For one reason or another, individuals often decide to have a tattoo removed. Perhaps it depicts a former love that is no longer a part of that person’s life or perhaps they just no longer want that specific tattoo on their body. Whatever the reason, it often becomes a consideration and one that must not be undertaken without some serious thought.
If you are considering having a tattoo removed, the first thing to do is to make an appointment with a local physician or dermatologist in order to discuss your wishes. He/she will examine the tattoo, it’s condition and will then determine which method is the best for complete removal. It is important to note that tattoo removal does involve surgery which, in itself, does carry potential risks and side effects. Even the simplest surgery can result in complications, so be sure to consider tattoo removal very carefully. This is why it is so important to make sure that you really want the tattoo before going ahead with it’s application.

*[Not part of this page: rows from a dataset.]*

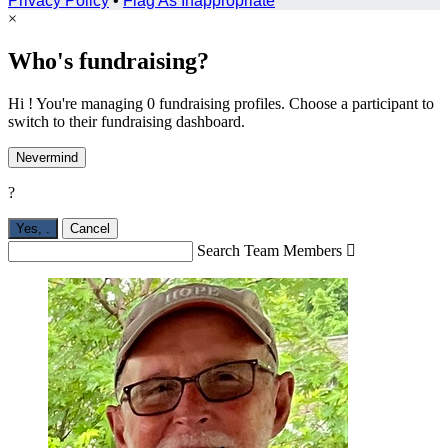
Privacy Policy
•
Flag As Inappropriate
×
Who's fundraising?
Hi ! You're managing 0 fundraising profiles. Choose a participant to
switch to their fundraising dashboard.
Nevermind
?
Yes,
.
Cancel
Search Team Members

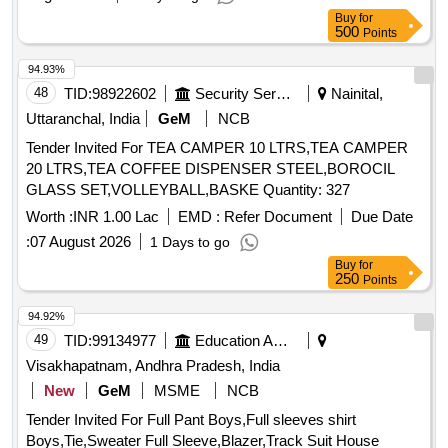
Buy
for
500
Points
94.93%
48
TID:
98922602
Security Services
Nainital,
Uttaranchal, India
GeM
NCB
Tender Invited For TEA CAMPER 10 LTRS,TEA CAMPER
20 LTRS,TEA COFFEE DISPENSER STEEL,BOROCIL
GLASS SET,VOLLEYBALL,BASKE Quantity: 327
Worth :
INR 1.00 Lac
EMD :
Refer Document
Due Date
:
07 August 2026
1 Days to go
Buy
for
250
Points
94.92%
49
TID:
99134977
Education And Research Institute
Visakhapatnam, Andhra Pradesh, India
New
GeM
MSME
NCB
Tender Invited For Full Pant Boys,Full sleeves shirt
Boys,Tie,Sweater Full Sleeve,Blazer,Track Suit House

In most cases, your physician or dermatologist will be able to give you a step-by-step explanation of how the procedure will be done, how long it will take and what type of recovery you can expect. Understandably, the site of surgery will be tender for some time and will likely result in some type of scarring. However, with time both will lessen until the scarring is minimally visible. The ultimate answer as to the level of scarring will depend on the size of the tattoo. A larger image will result in a larger scar than, for instance, a small butterfly tattoo. As one would expect, certain areas of the body are more sensitive and are therefore more likely to be sensitive to pain.
Once a decision has been made to remove the tattoo, an appointment will be made for the procedure. This may or may not be an outpatient surgery, which will determined by any complications that arise during the procedure, the patient’s overall health and/or the likelihood of an allergic reaction to any medication given. Often, patients are held overnight for observation before being sent home. It is important that patients speak with the surgeon regarding any possible risks associated with the procedure.

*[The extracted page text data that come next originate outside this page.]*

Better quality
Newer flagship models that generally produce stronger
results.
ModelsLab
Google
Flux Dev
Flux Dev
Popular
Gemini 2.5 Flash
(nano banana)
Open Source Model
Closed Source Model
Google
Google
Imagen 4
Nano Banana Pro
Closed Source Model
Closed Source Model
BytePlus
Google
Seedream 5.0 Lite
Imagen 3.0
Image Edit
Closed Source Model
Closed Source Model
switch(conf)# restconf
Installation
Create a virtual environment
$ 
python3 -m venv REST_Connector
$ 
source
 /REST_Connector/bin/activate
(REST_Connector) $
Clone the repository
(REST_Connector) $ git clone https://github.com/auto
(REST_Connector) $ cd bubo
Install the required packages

The cost of having a tattoo removed can be quite high, especially if the tattoo is large. The majority of health insurance companies will not cover these costs unless the tattoo must be removed for medical/health reasons. Otherwise, the full financial responsibility will be assigned to the patient who must then figure out a way to pay for the surgery. Many hospitals offer a payment plan to those who cannot afford the total cost upfront. Arrangements for any type of payment plan must be made prior to the surgery and must be approved through the hospital’s billing department.
This article is to be used for informational purposes only. The information contained herein is not intended to be used in place of, or in conjunction with, professional medical advice or recommendations for tattoo placement. Before deciding on getting a tattoo or having one removed, the patient must consult a licensed medical doctor for medical advice and/or to determine the best course of action for his/her individual healthcare needs.